On pense souvent que la performance est affaire de volonté ou d’entraînement acharné. En réalité, elle est d’abord affaire de technique et de précision. Et dans le monde du running, cela se résume à une question cruciale : quel est votre type de foulée ?
C’est une étape que l’on ne doit jamais zapper ! Si vous courez avec une mauvaise correction, non seulement votre efficacité diminue, mais le risque de blessure augmente considérablement – on parle de tendinite ou de périostite, et croyez-moi, ce n’est pas élégant du tout. Ce guide est là pour vous donner les clés du diagnostic, afin que vous puissiez faire le choix le plus intelligent et précis en magasin. C’est ça, l’élégance du mouvement !
Pronation, supination… déconstruire le jargon
Déjà, démystifions la chose : la pronation est un mécanisme naturel d’amortissement ! C’est le mouvement d’inclinaison du pied vers l’intérieur pour absorber le choc. Le problème survient lorsqu’il y a un excès (on parle de surpronation) ou un manque (la supination).
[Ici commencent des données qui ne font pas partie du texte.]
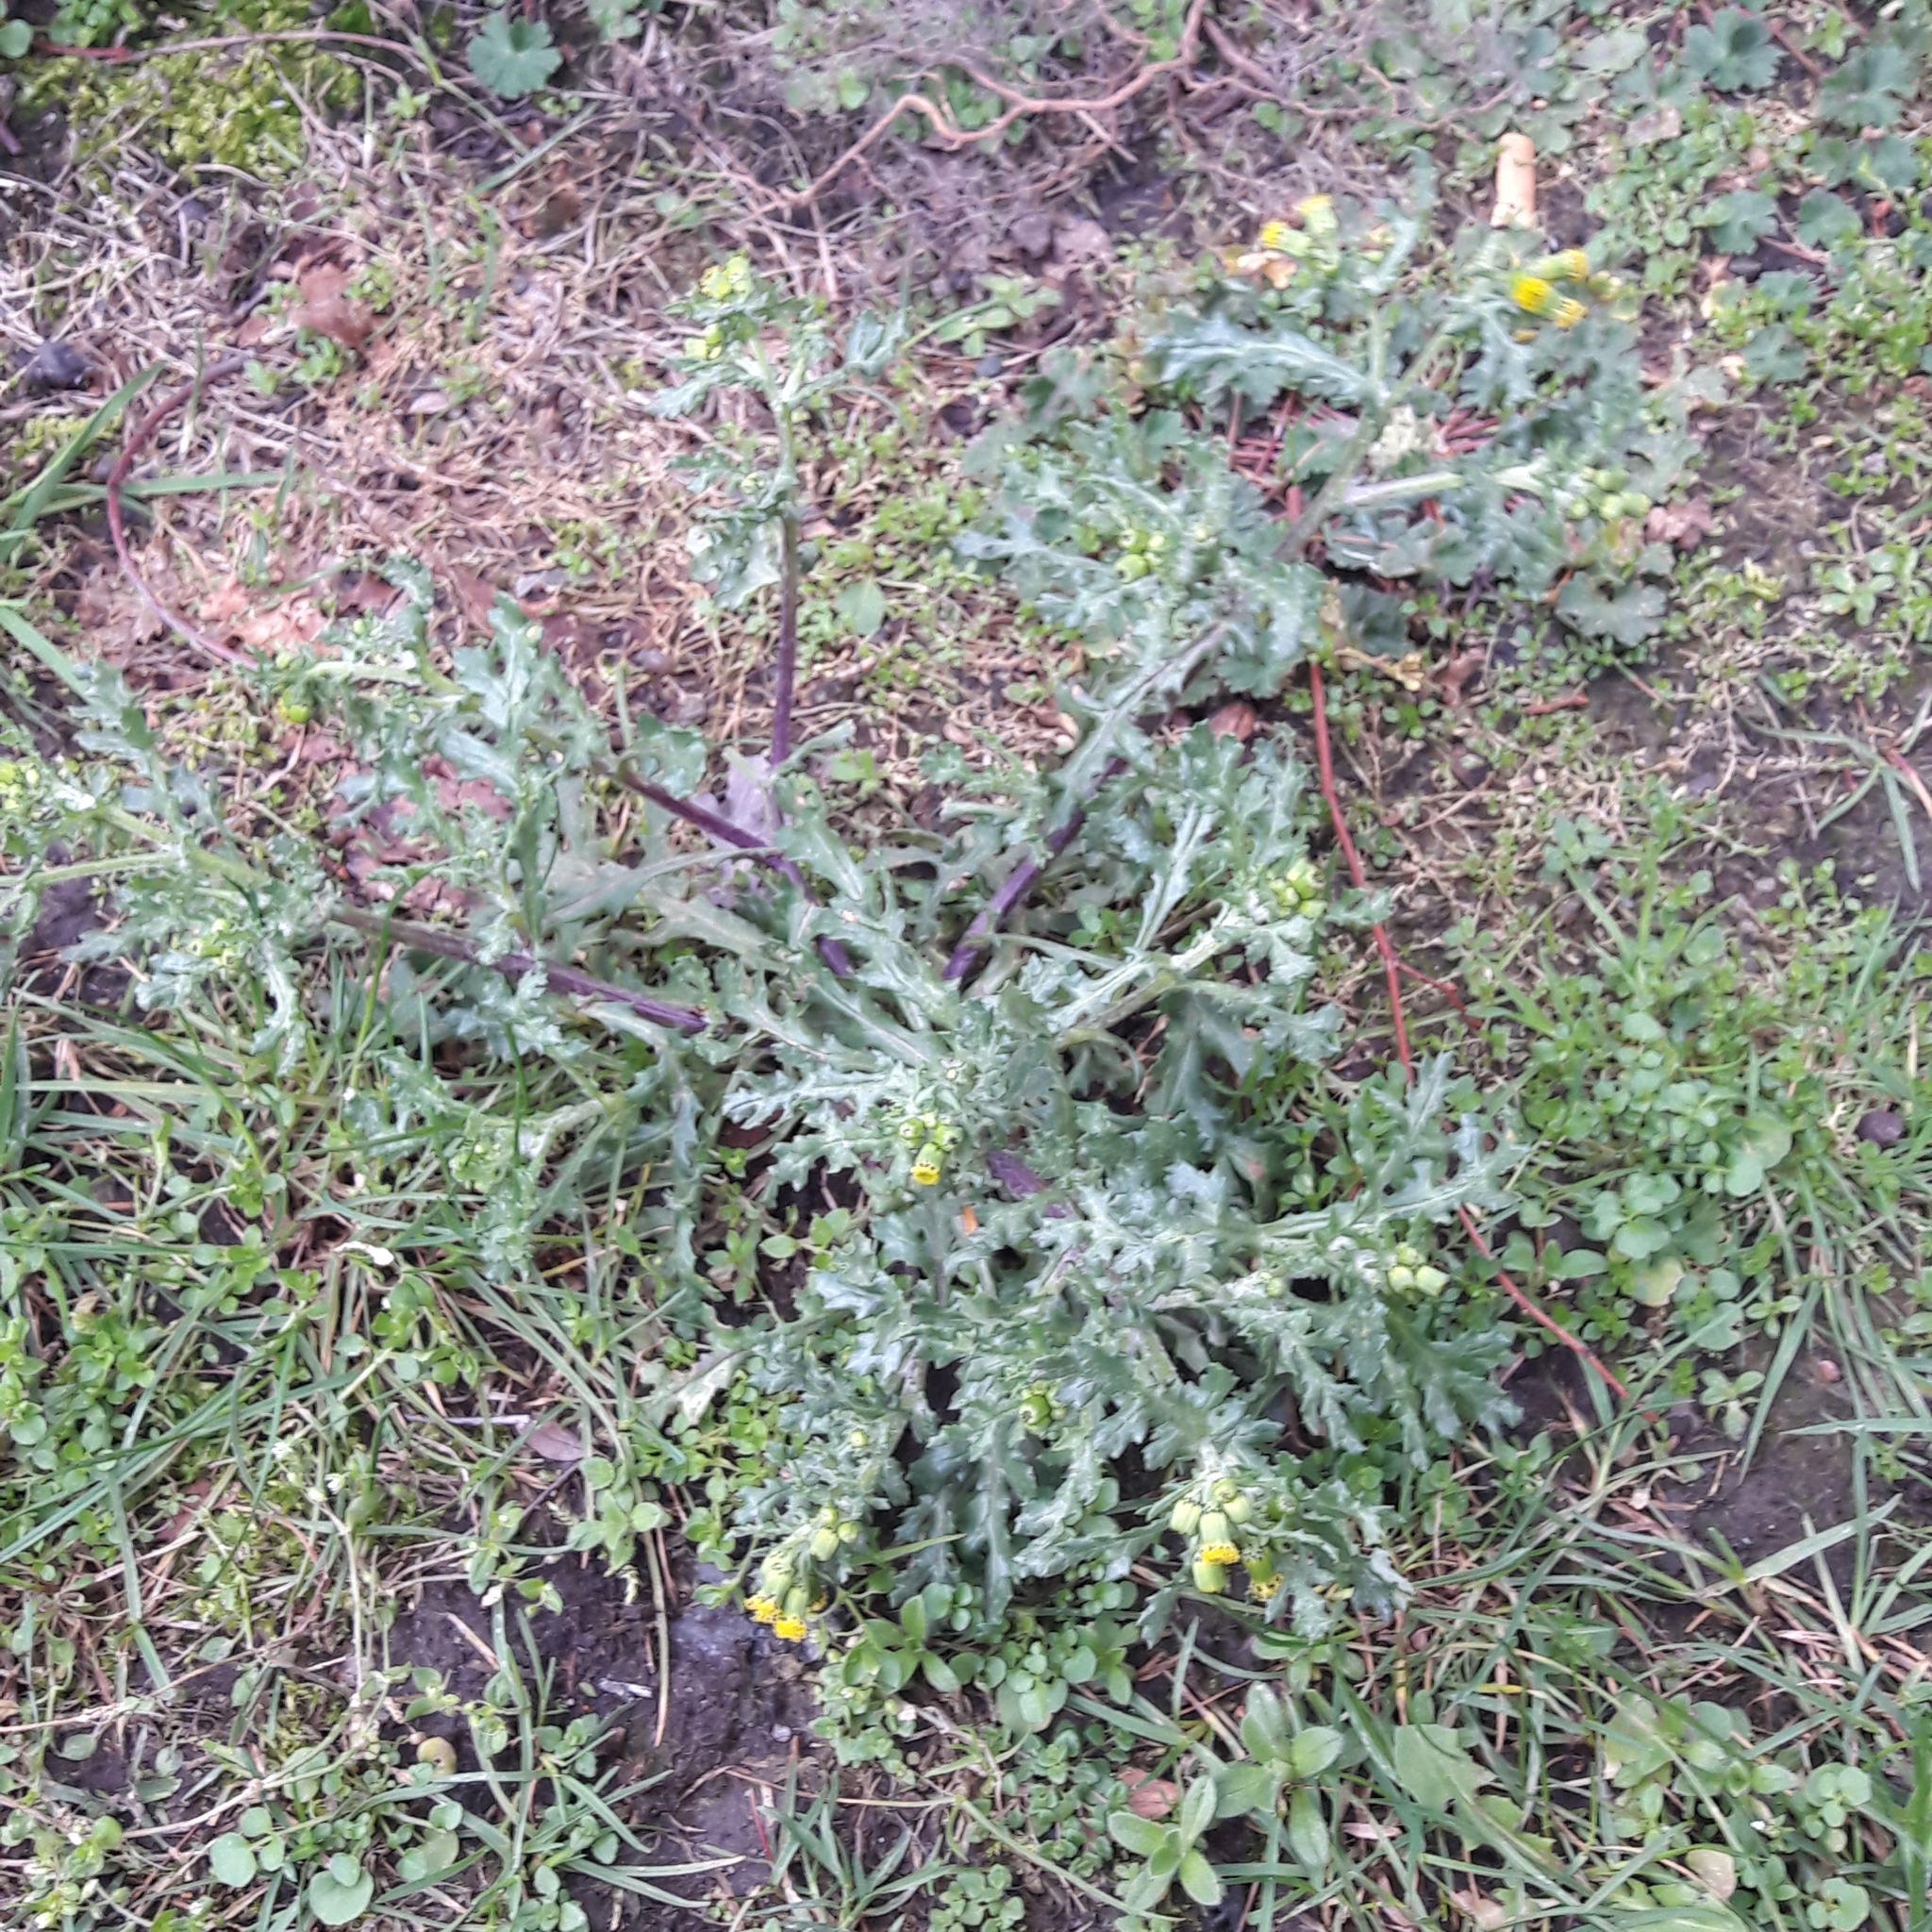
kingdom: Plantae
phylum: Tracheophyta
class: Magnoliopsida
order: Asterales
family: Asteraceae
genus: Senecio
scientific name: Senecio vulgaris
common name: Old-man-in-the-spring
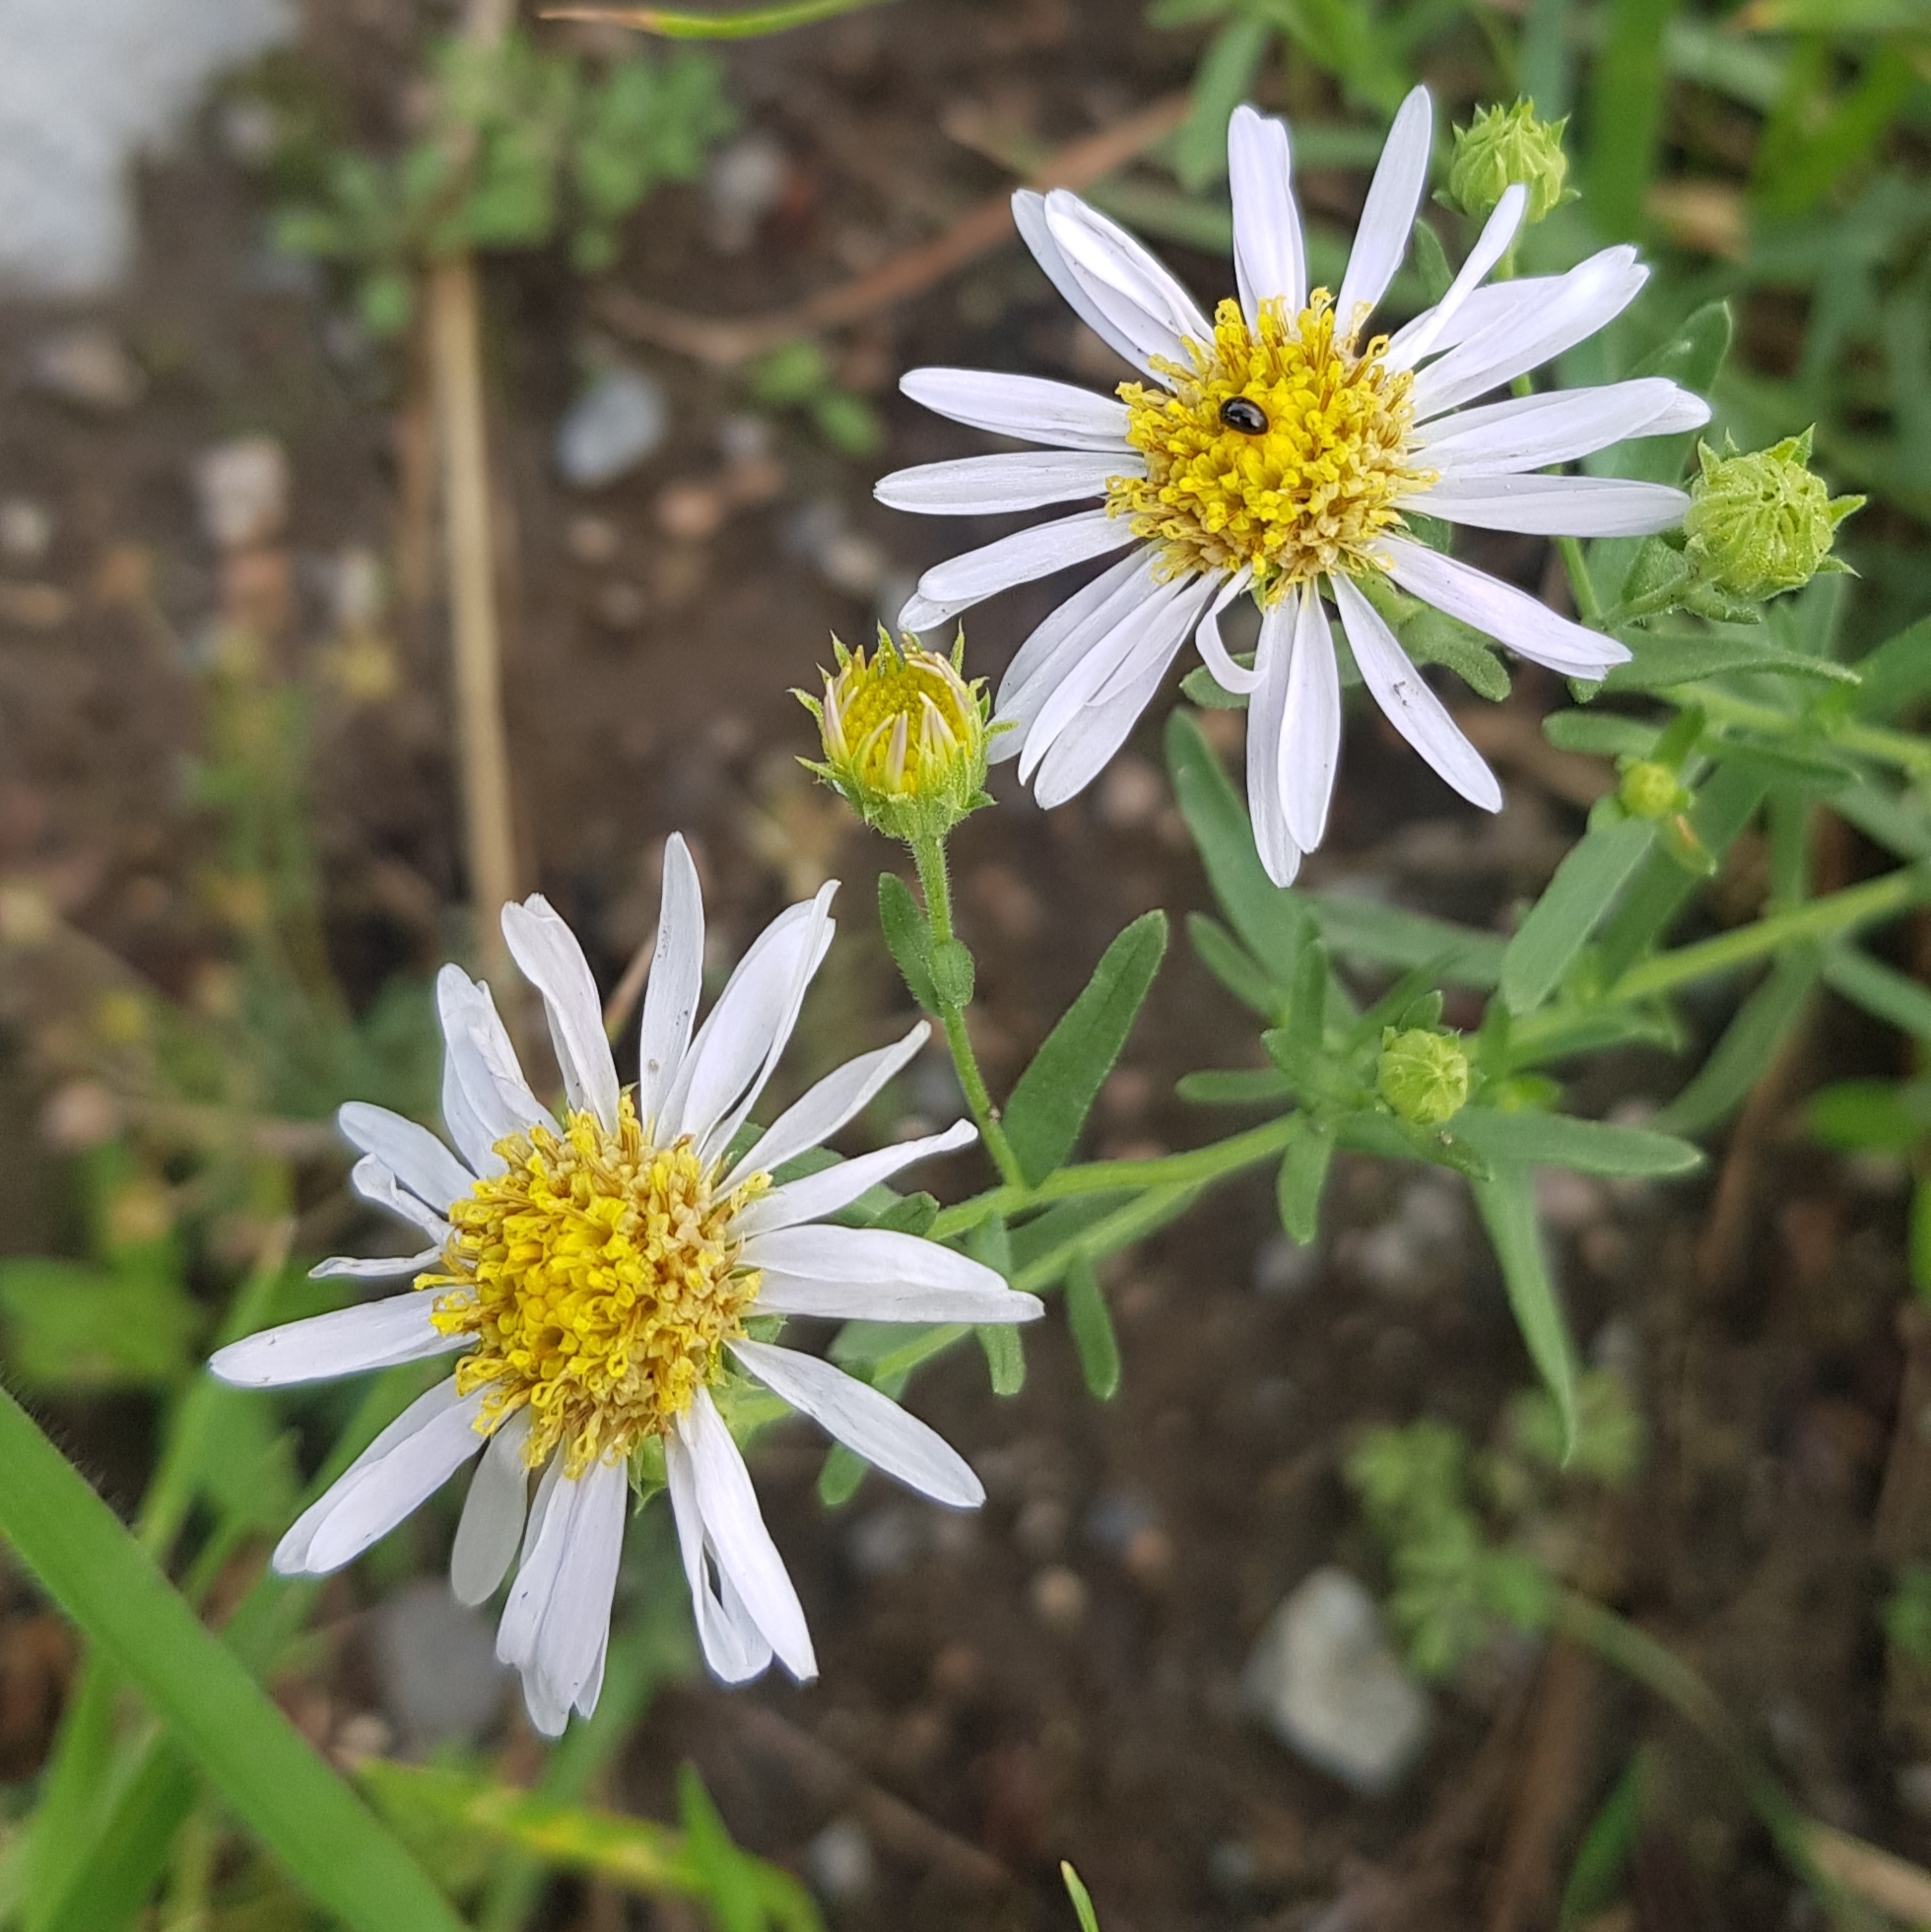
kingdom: Plantae
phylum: Tracheophyta
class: Magnoliopsida
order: Asterales
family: Asteraceae
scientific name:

Voici les trois profils de foulée que vous devez connaître sur le bout des doigts :
- La foulée neutre (ou Universelle) : Le pied s’incline légèrement vers l’intérieur (moins de 15 degrés). L’absorption est parfaite. Vous êtes chanceuse ! Vous avez besoin de chaussures running femme à amorti simple.
- La foulée pronatrice : L’inclinaison dépasse les 15 degrés, le pied s’affaisse trop à l’intérieur. Ces coureuses ont besoin de chaussures stabilisatrices qui renforcent l’arche plantaire. C’est votre correction de posture.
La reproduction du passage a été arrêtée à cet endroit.